TAIPEI (Taiwan News) – The Supreme Court on Friday rejected final appeals against prison terms of up to seven years for former military police officers guarding the Presidential Office Building and accused of spying for China.
The three officers and a soldier working for the Information, Communications and Electronic Force Command at the Ministry of National Defense started photographing classified documents with their smartphones and passing the pictures on to China four years ago, the Liberty Times reported. In return, they received a total of NT$1.84 million (US$58,700) from Chinese intelligence agents.
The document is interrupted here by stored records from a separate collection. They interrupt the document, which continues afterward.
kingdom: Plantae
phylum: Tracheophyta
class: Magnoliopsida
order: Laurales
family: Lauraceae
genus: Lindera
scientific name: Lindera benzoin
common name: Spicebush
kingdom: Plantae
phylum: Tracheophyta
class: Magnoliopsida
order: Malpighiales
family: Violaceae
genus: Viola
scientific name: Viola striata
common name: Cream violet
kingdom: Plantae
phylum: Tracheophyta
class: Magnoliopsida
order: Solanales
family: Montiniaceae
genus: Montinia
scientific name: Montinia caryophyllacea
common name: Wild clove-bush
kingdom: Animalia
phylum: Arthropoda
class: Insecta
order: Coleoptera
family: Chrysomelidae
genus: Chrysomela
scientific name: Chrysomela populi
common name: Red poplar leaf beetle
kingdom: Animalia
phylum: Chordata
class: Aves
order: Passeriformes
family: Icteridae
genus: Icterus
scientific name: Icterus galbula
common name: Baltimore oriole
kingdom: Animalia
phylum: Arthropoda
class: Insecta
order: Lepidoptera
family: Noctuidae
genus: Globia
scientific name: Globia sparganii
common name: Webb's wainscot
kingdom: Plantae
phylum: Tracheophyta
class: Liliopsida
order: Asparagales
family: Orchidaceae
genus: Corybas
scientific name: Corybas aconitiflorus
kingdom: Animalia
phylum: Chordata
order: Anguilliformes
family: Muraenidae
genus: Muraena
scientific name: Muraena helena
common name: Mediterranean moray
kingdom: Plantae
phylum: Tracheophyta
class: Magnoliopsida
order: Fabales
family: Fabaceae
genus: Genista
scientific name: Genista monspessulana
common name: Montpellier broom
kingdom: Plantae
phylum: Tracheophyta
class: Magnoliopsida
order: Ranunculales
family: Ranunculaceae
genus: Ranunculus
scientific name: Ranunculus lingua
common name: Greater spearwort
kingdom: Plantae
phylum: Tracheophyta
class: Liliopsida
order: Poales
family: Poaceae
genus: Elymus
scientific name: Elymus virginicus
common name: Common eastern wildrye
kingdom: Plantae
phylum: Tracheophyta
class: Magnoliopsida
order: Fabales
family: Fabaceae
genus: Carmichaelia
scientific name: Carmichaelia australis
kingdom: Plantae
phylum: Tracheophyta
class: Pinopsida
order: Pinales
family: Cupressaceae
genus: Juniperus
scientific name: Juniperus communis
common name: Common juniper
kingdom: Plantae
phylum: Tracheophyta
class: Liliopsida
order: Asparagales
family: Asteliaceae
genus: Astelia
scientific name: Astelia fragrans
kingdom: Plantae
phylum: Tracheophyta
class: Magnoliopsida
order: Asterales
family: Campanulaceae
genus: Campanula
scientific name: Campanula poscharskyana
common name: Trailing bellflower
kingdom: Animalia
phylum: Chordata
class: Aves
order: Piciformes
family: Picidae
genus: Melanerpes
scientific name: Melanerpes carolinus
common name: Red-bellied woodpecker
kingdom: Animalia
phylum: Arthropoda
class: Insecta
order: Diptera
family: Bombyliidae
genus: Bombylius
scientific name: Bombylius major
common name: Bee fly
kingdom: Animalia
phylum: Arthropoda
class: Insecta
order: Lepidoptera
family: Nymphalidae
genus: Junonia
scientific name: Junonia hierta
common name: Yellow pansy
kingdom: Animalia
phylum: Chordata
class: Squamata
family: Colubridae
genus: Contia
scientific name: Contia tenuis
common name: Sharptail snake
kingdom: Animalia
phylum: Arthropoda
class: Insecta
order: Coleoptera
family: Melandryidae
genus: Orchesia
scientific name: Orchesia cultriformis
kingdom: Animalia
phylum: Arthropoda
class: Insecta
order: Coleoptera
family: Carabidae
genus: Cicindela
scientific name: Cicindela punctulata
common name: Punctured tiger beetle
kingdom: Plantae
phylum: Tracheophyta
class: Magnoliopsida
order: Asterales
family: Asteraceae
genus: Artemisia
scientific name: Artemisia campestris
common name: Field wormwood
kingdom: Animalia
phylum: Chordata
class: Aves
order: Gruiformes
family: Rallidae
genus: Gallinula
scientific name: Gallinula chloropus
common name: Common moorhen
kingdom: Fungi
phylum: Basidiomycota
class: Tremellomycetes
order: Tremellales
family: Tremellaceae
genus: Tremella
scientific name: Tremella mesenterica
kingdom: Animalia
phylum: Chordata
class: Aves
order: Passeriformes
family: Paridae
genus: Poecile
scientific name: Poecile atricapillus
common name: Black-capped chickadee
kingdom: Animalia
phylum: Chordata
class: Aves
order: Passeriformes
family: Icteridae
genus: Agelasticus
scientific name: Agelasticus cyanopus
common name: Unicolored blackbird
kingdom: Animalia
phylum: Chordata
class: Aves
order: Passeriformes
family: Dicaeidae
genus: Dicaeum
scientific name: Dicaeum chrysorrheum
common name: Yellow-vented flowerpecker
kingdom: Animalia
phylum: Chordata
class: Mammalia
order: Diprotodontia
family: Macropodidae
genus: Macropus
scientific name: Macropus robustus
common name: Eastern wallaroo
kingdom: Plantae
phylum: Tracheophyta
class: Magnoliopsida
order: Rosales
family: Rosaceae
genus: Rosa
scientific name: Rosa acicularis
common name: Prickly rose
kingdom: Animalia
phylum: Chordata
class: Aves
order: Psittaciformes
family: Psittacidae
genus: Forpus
Military Police Sergeant Lai Chung-yu (賴重宇) was sentenced to seven years in prison, Sergeant Li Yu-erh (黎育爾) to six years and seven months, and Corporal Lin Yu-kai (林裕凱) to five years and 10 months. Private First Class Chen Wen-hao (陳文豪) received a prison term of six years and five months.
Lin had dropped a previous appeal, so he had already started serving his sentence. The three others had been detained, and will start serving their prison term immediately.
The defendants had pled guilty and been found guilty of corruption and of breaking the National Security Act.
A Taiwanese national who recruited Lai and Chen as spies in 2021 is still on the run. Chen invited colleagues at the Information, Communications and Electronic Force Command to join him in order to make more money, but nobody took up his offer.